Retrying
YDB is a distributed database management system with automatic load scaling.
Routine maintenance can be carried out on the server side, with server racks or entire data centers temporarily shut down.
This may result in errors when working with YDB.
Depending on the error type, you should respond differently.
YDB SDKs provide built-in tools for retries to ensure high availability,
with error types accounted for and defined handling for them.
Below are code examples showing the YDB SDK built-in tools for retries:
In the YDB C++ SDK, retries with correct error handling is implemented by several programming interfaces:
Synchronous retry attempts
The RetryQuerySync method is used to execute queries with automatic retries.
The method accepts a lambda function that receives a session object and returns the query result.
YDB C++ SDK automatically analyzes errors and performs retries according to their type.

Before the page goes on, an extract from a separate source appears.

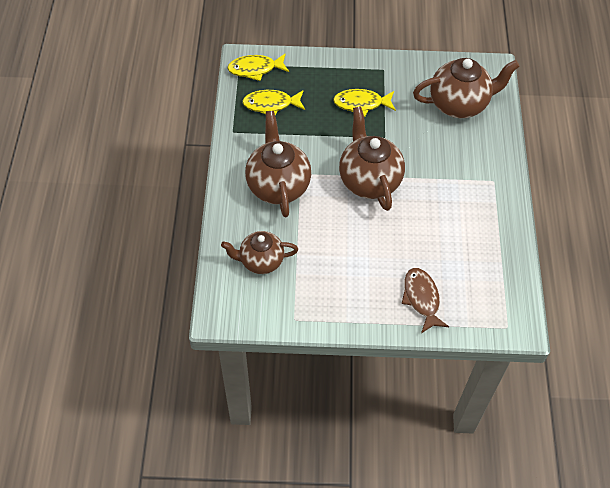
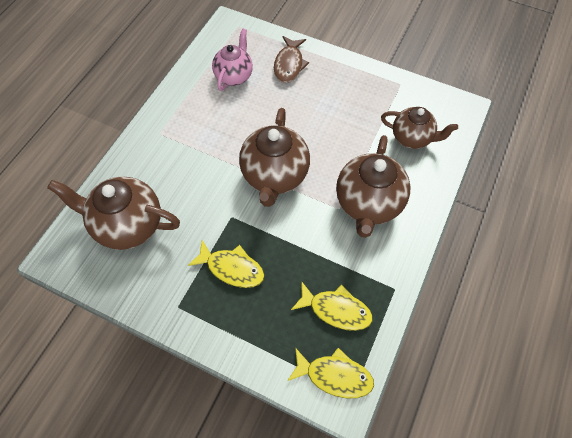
camera: 155 degrees left, 5 degrees up
none -> pink teapot [212,28,253,91]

Example code using RetryQuerySync:
#include <ydb-cpp-sdk/client/query/client.h>
void ExecuteQueryWithRetry(NYdb::NQuery::TQueryClient client) {
auto result = client.RetryQuerySync([](NYdb::NQuery::TSession session) -> NYdb::TStatus {
auto query = R"(
SELECT series_id, title
FROM series
WHERE series_id = 1;
)";
auto result = session.ExecuteQuery(
query,
NYdb::NQuery::TTxControl::BeginTx(NYdb::NQuery::TTxSettings::SerializableRW()).CommitTx()
).GetValueSync();
if (!result.IsSuccess()) {
return result;
}
// Process query results
auto resultSet = result.GetResultSet(0);
NYdb::TResultSetParser parser(resultSet);
while (parser.TryNextRow()) {
std::cout << "Series"
<< ", Id: " << parser.ColumnParser("series_id").GetOptionalUint64().value()

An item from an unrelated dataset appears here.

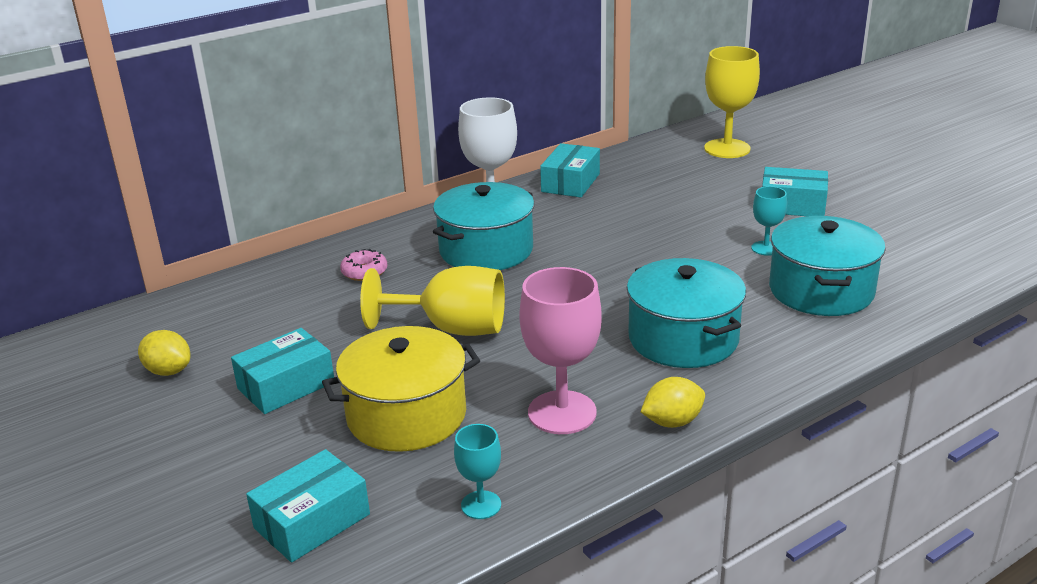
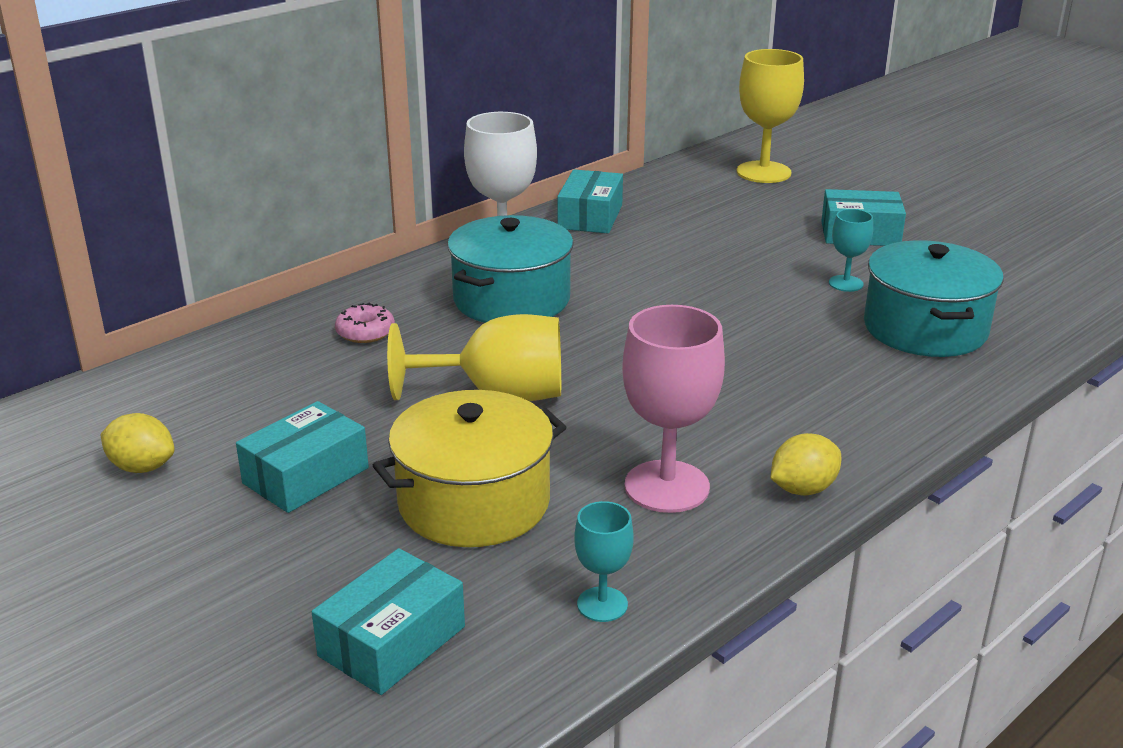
camera: 10 degrees left, 0 degrees up
turquoise pot [627,258,746,368] -> none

<< ", Title: " << parser.ColumnParser("title").GetOptionalUtf8().value()
<< std::endl;
}
return result;
});
if (!result.IsSuccess()) {
// Handle error after all retry attempts
std::cerr << "Query failed: " << result.GetIssues().ToString() << std::endl;
}
}
Asynchronous retry attempts
The RetryQuery method is used for asynchronous query execution with automatic retries.
The method returns NThreading::TFuture, which allows for asynchronous operations.
Example code using RetryQuery:
#include <ydb-cpp-sdk/client/query/client.h>
void ExecuteQueryWithRetryAsync(NYdb::NQuery::TQueryClient client) {
auto future = client.RetryQuery([](NYdb::NQuery::TSession session) -> NYdb::TAsyncStatus {
auto query = R"(
SELECT series_id, title, release_date
FROM series
WHERE series_id = 1;
)";
return session.ExecuteQuery(
query,
NYdb::NQuery::TTxControl::BeginTx(NYdb::NQuery::TTxSettings::SerializableRW()).CommitTx()
).Apply([](const NYdb::NQuery::TAsyncExecuteQueryResult& asyncResult) -> NYdb::TStatus {
auto result = asyncResult.GetValue();
if (!result.IsSuccess()) {
return result;
}
// Process query results
auto resultSet = result.GetResultSet(0);
NYdb::TResultSetParser parser(resultSet);
while (parser.TryNextRow()) {
std::cout << "Series"
<< ", Id: " << parser.ColumnParser("series_id").GetOptionalUint64().value()
<< ", Title: " << parser.ColumnParser("title").GetOptionalUtf8().value()
<< std::endl;
}
return result;
});
});
// Wait for completion
auto status = future.GetValueSync();
if (!status.IsSuccess()) {
std::cerr << "Query failed: " << status.GetIssues().ToString() << std::endl;
}
}
Retry attempts for streaming queries
For executing streaming queries with automatic retries, use StreamExecuteQuery.
Streaming queries allow processing large volumes of data by receiving results in parts.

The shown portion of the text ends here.